2. Yargıtay İçtihadı Birleştirme Büyük Genel Kurulunun 16.05.1956 tarihli ve 1956/1 Esas, 1956/6 Karar sayılı kararının ilgili bölümü şöyledir; “… Usulü dairesinde istimlak muamelesine tevessül edilmeksizin gayrimenkulü yola kalbedilen şahsın, esas itibarıyla, gayrimenkulünü yola kalbeden amme hükmi şahsiyeti aleyhine meni müdahale davası açmağa hakkı olduğuna, ancak dilerse bu fiili duruma razı olarak, mülkiyet hakkının amme hükmişahsiyetine devrine karşılık gayrimenkulünün bedelinin tahsilini de dava edebileceğine ve isteyebileceği bedelin de mülkiyet hakkının devrine razı olduğu tarih olan dava tarihindeki bedel olduğuna 16.05.1956 tarihinde ilk toplantıda ittifakla karar verildi.”

3. Yargıtay İçtihadı Birleştirme Büyük Genel Kurulunun 16.05.1956 tarihli ve 1954/1 Esas, 1956/7 Karar sayılı kararının ilgili bölümü şöyledir: “… Usulü dairesinde istimlak muamelesine tevessül edilmeksizin gayrimenkulü yola kalbedilen şahsın, gayrimenkulünün bedelinin tahsiline ilişkin olarak, gayrimenkulünü yola kalbeden hükmü şahsiyeti aleyhine açacağı bedel davasında müruruzamanın mevzuubahis olamayacağına ve bu itibarla da, hadisede Borçlar Kanunu’nun 66. maddesinin tatbik kabiliyeti bulunmadığına …” karar verilmiştir.
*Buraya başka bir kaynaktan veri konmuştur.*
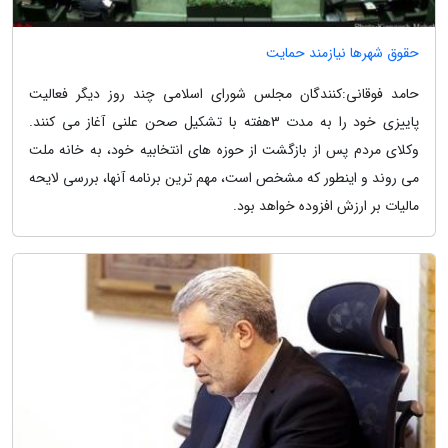
حقوق شهرها نیازمند حمایت
حامد فوقانی:کنندگان مجلس شورای اسلامی چند روز دیگر فعالیت
پاییزی خود را به مدت 3هفته با تشکیل صحن علنی آغاز می کنند.
وکلای مردم پس از بازگشت از حوزه های انتخابیه خود، به خانه ملت
می روند و اینطور که مشخص است، مهم ترین برنامه آنها، بررسی لایحه
مالیات بر ارزش افزوده خواهد بود.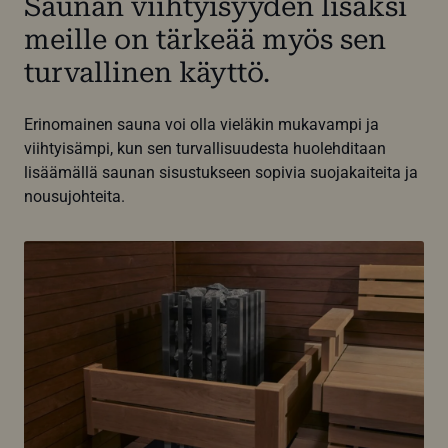
Saunan viihtyisyyden lisäksi
meille on tärkeää myös sen
turvallinen käyttö.
Erinomainen sauna voi olla vieläkin mukavampi ja
viihtyisämpi, kun sen turvallisuudesta huolehditaan
lisäämällä saunan sisustukseen sopivia suojakaiteita ja
nousujohteita.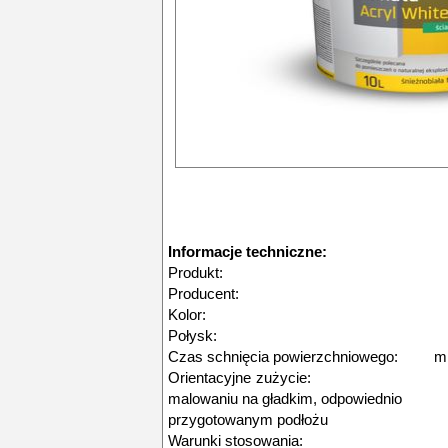
Informacje techniczne:
Produkt: BOLIX Sona
Producent: BO
Kolor: śnieżn
Połysk: ma
Czas schnięcia powierzchniowego: mi
Orientacyjne zużycie: Do 1
malowaniu na gładk
przygotowanym podłożu
Warunki stosowania: Temperat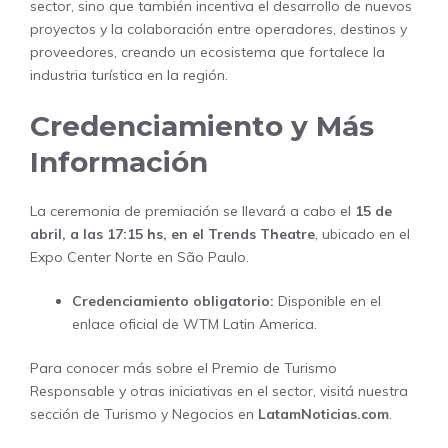
sector, sino que también incentiva el desarrollo de nuevos
proyectos y la colaboración entre operadores, destinos y
proveedores, creando un ecosistema que fortalece la
industria turística en la región.
Credenciamiento y Más
Información
La ceremonia de premiación se llevará a cabo el
15 de
abril, a las 17:15 hs, en el Trends Theatre
, ubicado en el
Expo Center Norte en São Paulo.
Credenciamiento obligatorio:
Disponible en el
enlace oficial de WTM Latin America
.
Para conocer más sobre el Premio de Turismo
Responsable y otras iniciativas en el sector, visitá nuestra
sección de
Turismo y Negocios
en
LatamNoticias.com
.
4. 6100 sayılı Kanun’un 165 inci maddesi.

5. 3194 sayılı Kanun 18 inci maddesi.

3. Değerlendirme
1. Bölge adliye mahkemelerinin nihai kararlarının bozulması 6100 sayılı Kanun’un 371 inci maddesinde yer alan sebeplerden birinin varlığı hâlinde mümkündür.
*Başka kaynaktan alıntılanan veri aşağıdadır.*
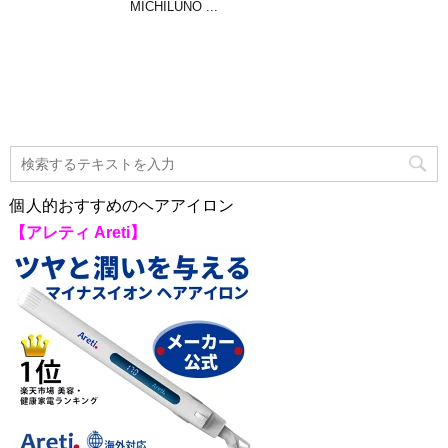
MICHILUNO ...
個人的おすすめのヘアアイロン
【アレティ Areti】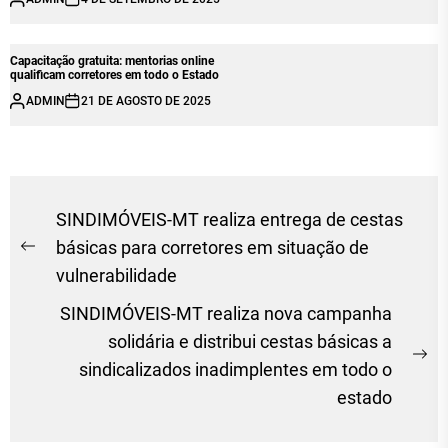
Capacitação gratuita: mentorias online
qualificam corretores em todo o Estado
ADMIN
21 DE AGOSTO DE 2025
Navegação
SINDIMÓVEIS-MT realiza entrega de cestas
de
básicas para corretores em situação de
Previous
vulnerabilidade
Post
post:
SINDIMÓVEIS-MT realiza nova campanha
solidária e distribui cestas básicas a
Ne
sindicalizados inadimplentes em todo o
po
estado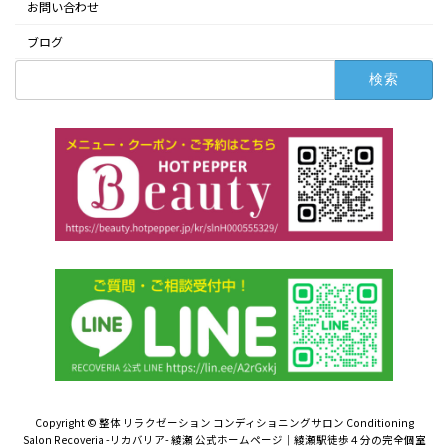
お問い合わせ
ブログ
検
索:
Copyright © 整体 リラクゼーション コンディショニングサロン Conditioning
Salon Recoveria -リカバリア- 綾瀬 公式ホームページ｜綾瀬駅徒歩４分の完全個室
2. Dava konusu taşınmaza 2942 sayılı Kanun’un 11 inci maddesinin birinci fıkrasının (g) bendi uyarınca emsalin üstün ve eksik yönleri belirlenip kıyaslaması yapılarak değer biçilmesinde bir isabetsizlik görülmemiştir.

3. Temyizen incelenen karar, tarafların karşılıklı iddia ve savunmalarına, dayandıkları belgelere, uyuşmazlığa uygulanması gereken hukuk kuralları ile hukukî ilişkinin nitelendirilmesine, dava şartlarına, yargılama ve ispat kuralları ile kararda belirtilen gerekçelere göre davalı idare vekilinin aşağıdaki paragrafın kapsamı dışındaki temyiz itirazları yerinde değildir.
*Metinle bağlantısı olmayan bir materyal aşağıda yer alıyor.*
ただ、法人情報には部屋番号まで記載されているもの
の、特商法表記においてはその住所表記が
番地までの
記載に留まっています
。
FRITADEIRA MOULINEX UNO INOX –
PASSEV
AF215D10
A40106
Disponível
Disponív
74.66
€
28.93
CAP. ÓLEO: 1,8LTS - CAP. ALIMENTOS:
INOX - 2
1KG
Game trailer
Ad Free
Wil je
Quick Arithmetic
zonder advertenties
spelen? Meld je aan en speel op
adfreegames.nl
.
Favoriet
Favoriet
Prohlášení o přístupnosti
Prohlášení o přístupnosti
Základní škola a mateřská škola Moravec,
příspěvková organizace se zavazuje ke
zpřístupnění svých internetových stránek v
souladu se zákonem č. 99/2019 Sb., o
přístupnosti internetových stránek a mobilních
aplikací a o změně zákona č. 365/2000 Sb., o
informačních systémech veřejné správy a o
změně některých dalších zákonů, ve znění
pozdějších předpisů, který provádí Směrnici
4. Davalı idare vekili tarafından temyiz başvuru dilekçesinde, dava konusu taşınmazda 3194 sayılı Kanun’un 18 inci maddesi uyarınca imar uygulaması yapıldığının bildirildiği ve Tapu Kadastro Müdürlüğünün parsel sorgulama uygulamasında yapılan sorgulama neticesinde dava konusu 746 ada 1 parselin ifraz gördüğü aynı ada 64, 65 ve 66 parsel numaralı taşınmazların kayıtlarının kapatıldığı anlaşıldığından, en son imar uygulamasına ait şuyulandırma cetvelleri ilgili Belediyeden istendikten, dava konusu taşınmazın imar uygulaması sonucu hangi parsellere gittiğini gösterir tüm gitti kayıtlarıyla birlikte tapu kayıtları ilgili Tapu Müdürlüğünden getirtildikten, imar uygulaması sonucu yeni oluşan parsellerin imar planındaki özgülenme amacı ilgili Belediye Başkanlığından sorulduktan ve şuyulandırma öncesi ve sonrası çaplı krokiler ilgili Kadastro Müdürlüğünden getirtilip, davacının yeni parsellerde malik olduğunun tespiti hâlinde mahallinde yeniden keşif yapılarak, imar uygulaması sonucu oluşan yeni parsellerin tapu kaydı zemine uygulanıp, yeni oluşan parsellere davalı idarelerce fiilen el atılıp atılmadığı, fiilen el atılmasa bile, dava konusu taşınmazların imar planındaki konumu, kamuya tahsisli alan olarak ayrılıp ayrılmadığı araştırılıp, kamuya özgülenme durumunun devam ettiği anlaşıldığı takdirde, fiili el atmanın gerçekleştiği kabul edilerek sorumlu idarede belirlenerek esas hakkında, aksi hâlde konusu kalmayan dava hakkında karar verilmesine yer olmadığına dair hüküm kurulması gerektiğinin düşünülmemesi bozmayı gerektirir.

VI. KARAR
Açıklanan sebeplerle;
1. Davalı idare vekilinin temyiz isteminin kısmen kabulü ile temyiz olunan İlk Derece Mahkemesi kararına karşı istinaf başvurusunun esastan reddine ilişkin Bölge Adliye Mahkemesi kararının ORTADAN KALDIRILMASINA,

2. İlk Derece Mahkemesinin kararının BOZULMASINA,

Davalı idareden peşin alınan temyiz harcının istek hâlinde iadesine,

Dosyanın İlk Derece Mahkemesine, kararın bir örneğinin Bölge Adliye Mahkemesine gönderilmesine,

06.06.2023 tarihinde oy birliğiyle karar verildi.